- [EXERCISE DETAILS]: Search the entries for the word "down" and pull out each line that has it.

*** RECORDS FOR THE EXERCISE Section Begins ***

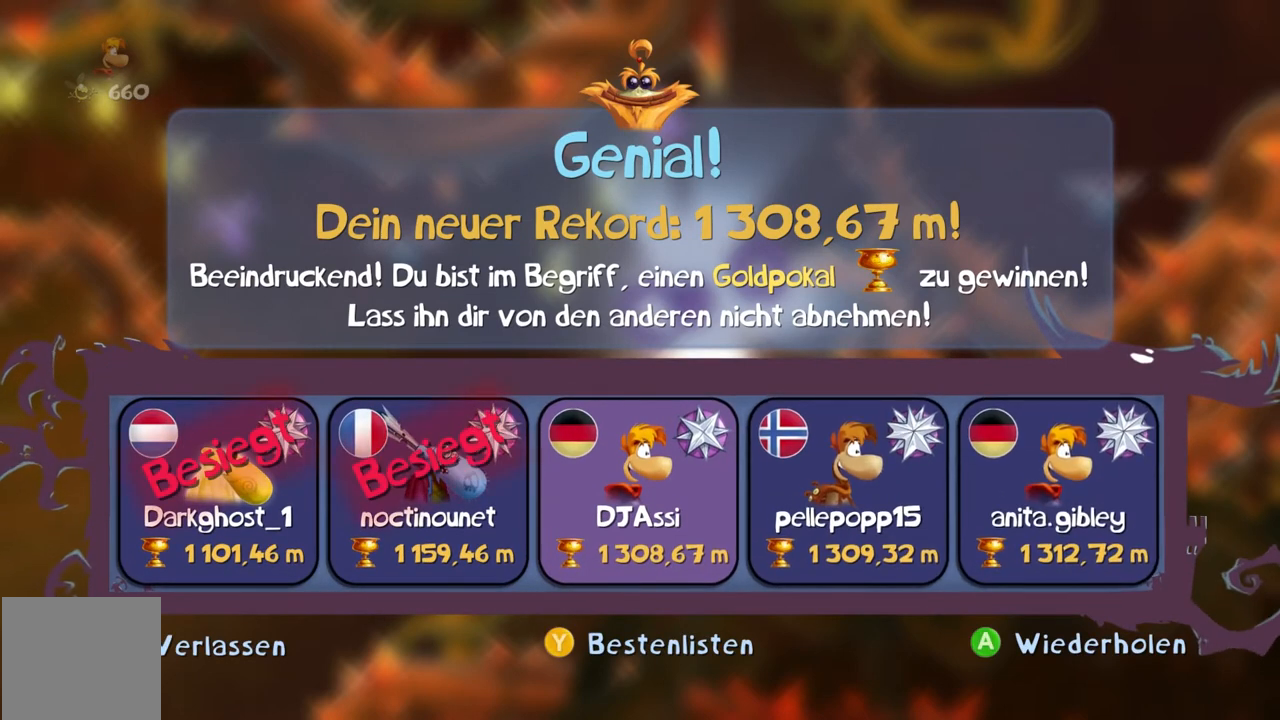
{"buttons": ["B", "Y"], "left_stick": "center", "events": [[134, "DPAD_RIGHT", "down"], [200, "DPAD_RIGHT", "up"]]}
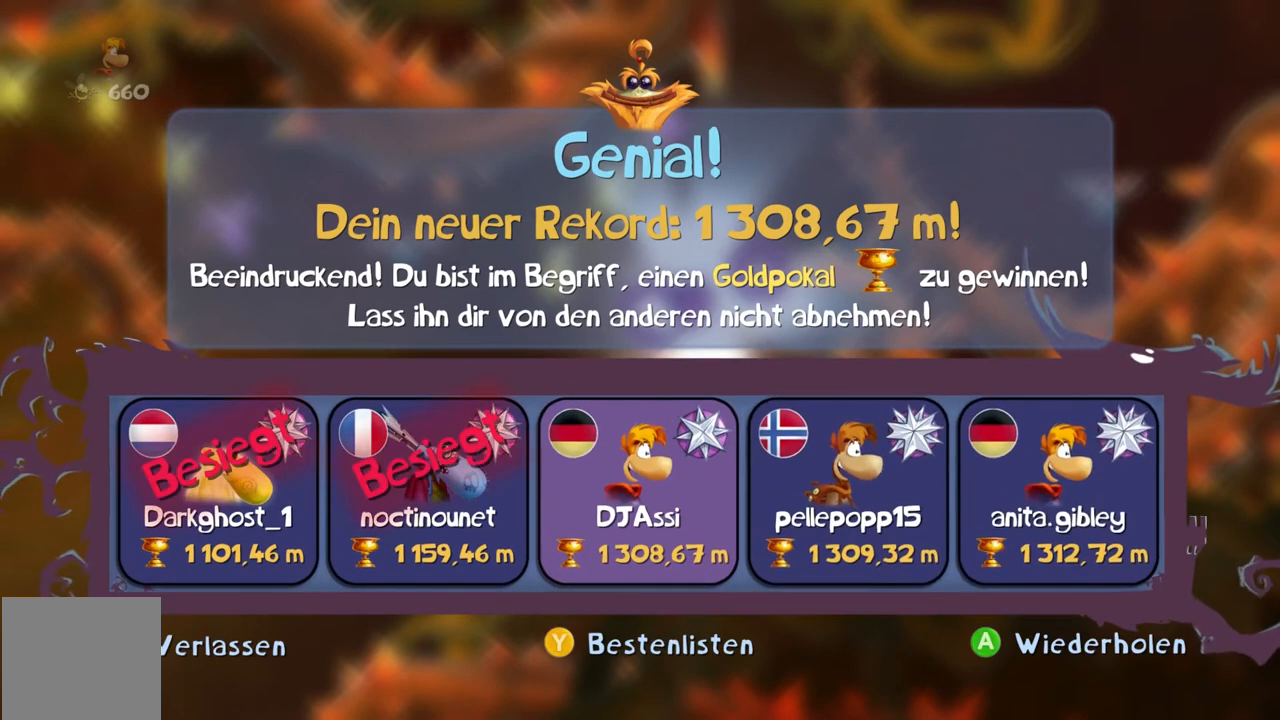
{"buttons": ["B", "Y"], "left_stick": "center", "events": []}
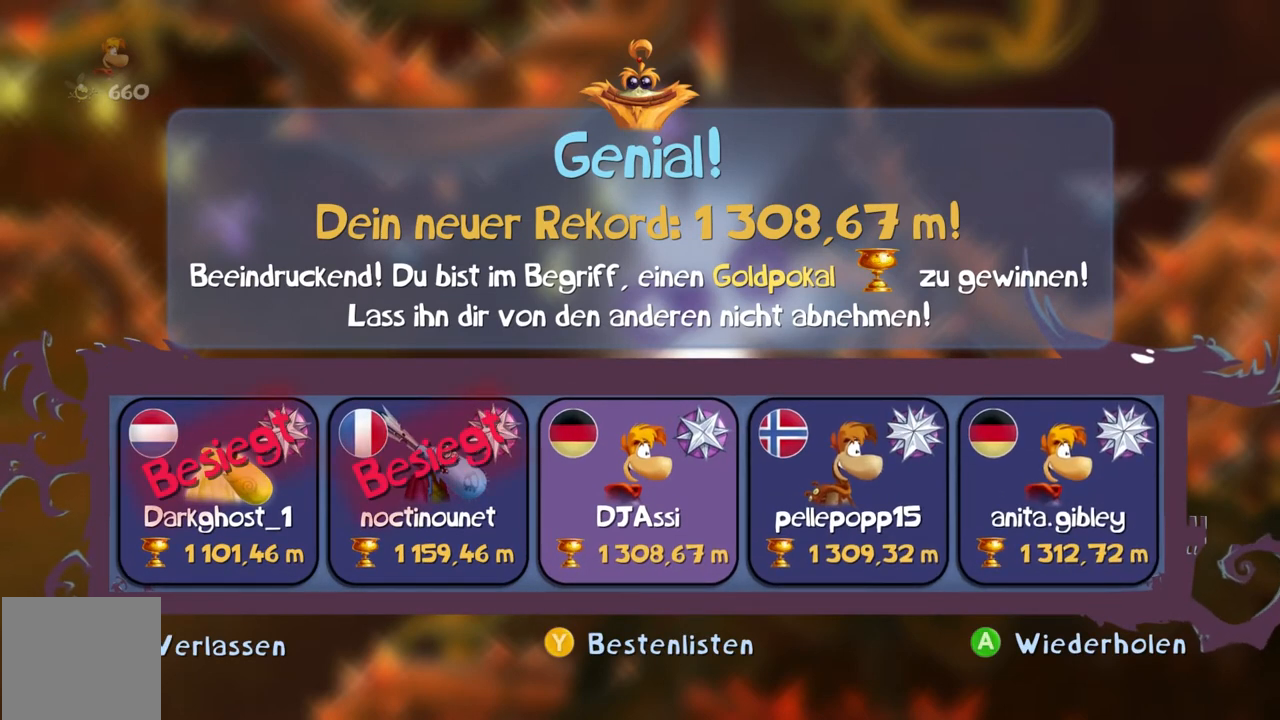
{"buttons": ["B", "Y"], "left_stick": "center", "events": []}
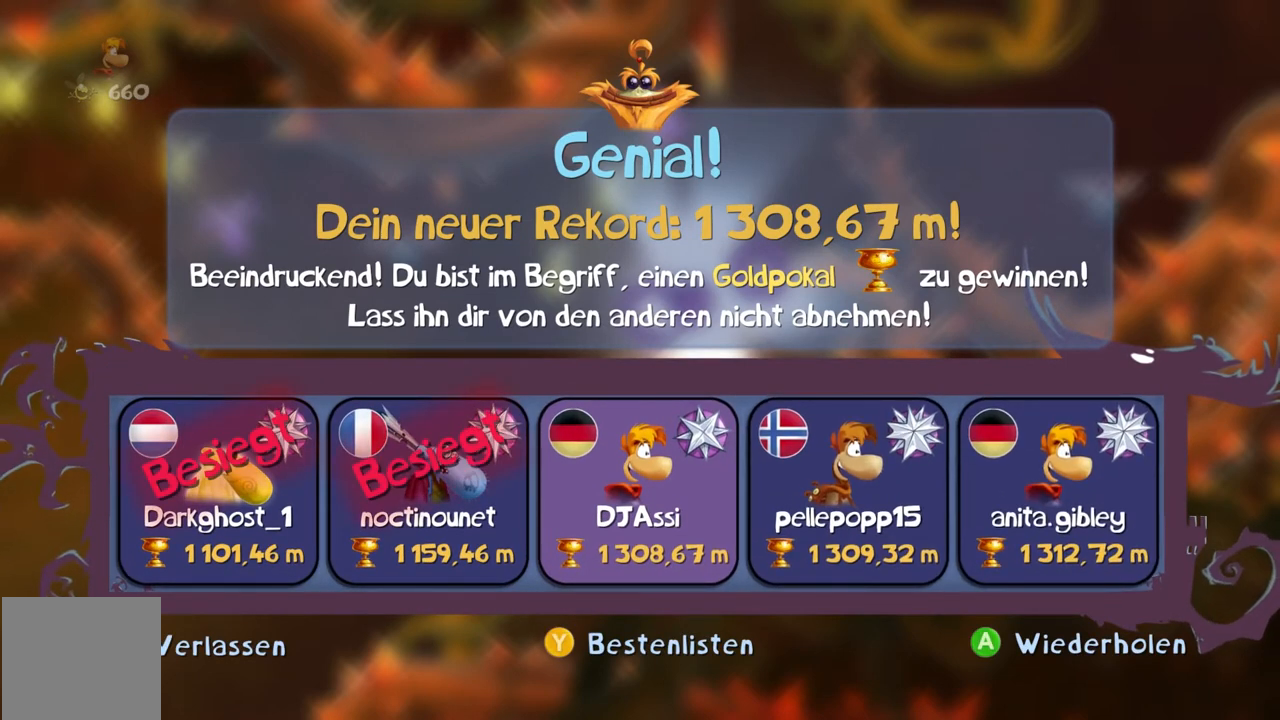
{"buttons": ["B", "Y"], "left_stick": "center", "events": []}
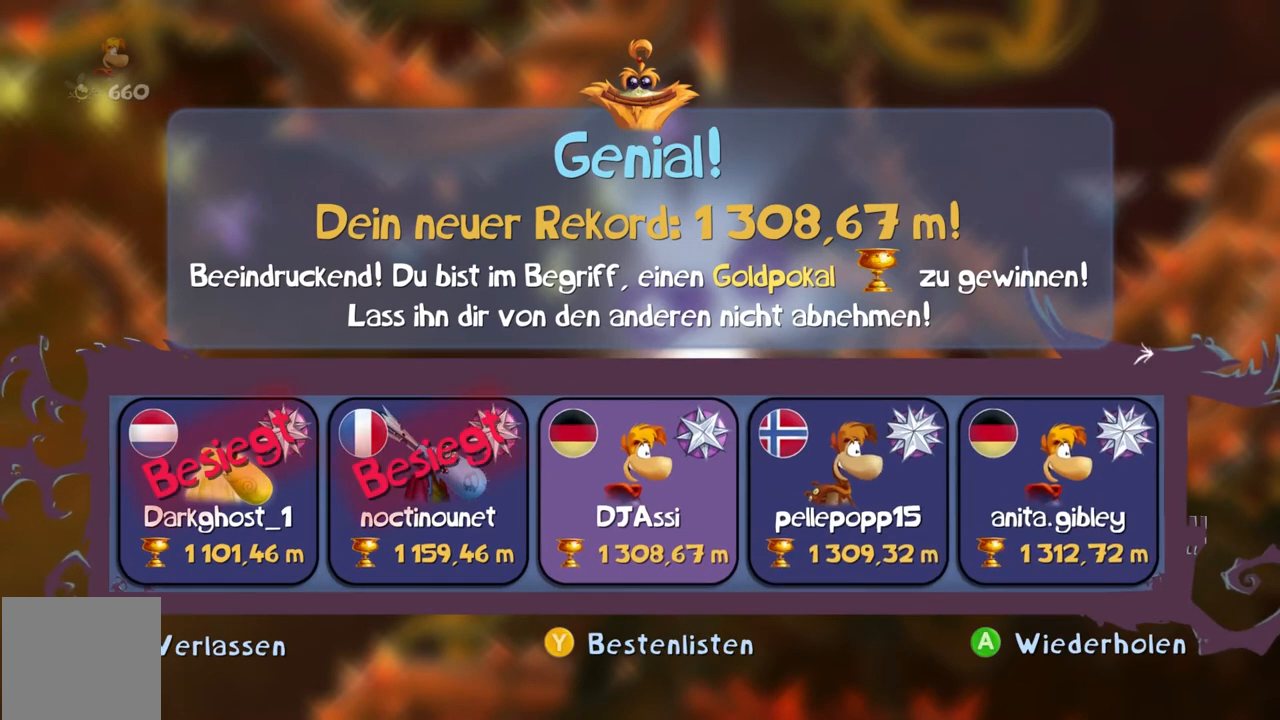
{"buttons": ["B", "Y"], "left_stick": "center", "events": [[167, "DPAD_RIGHT", "down"], [234, "DPAD_RIGHT", "up"]]}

*** RECORDS FOR THE EXERCISE Section Ends ***

- [SOLUTION FOR THIS EXERCISE]:
{"buttons": ["B", "Y"], "left_stick": "center", "events": [[134, "DPAD_RIGHT", "down"], [200, "DPAD_RIGHT", "up"]]}
{"buttons": ["B", "Y"], "left_stick": "center", "events": [[167, "DPAD_RIGHT", "down"], [234, "DPAD_RIGHT", "up"]]}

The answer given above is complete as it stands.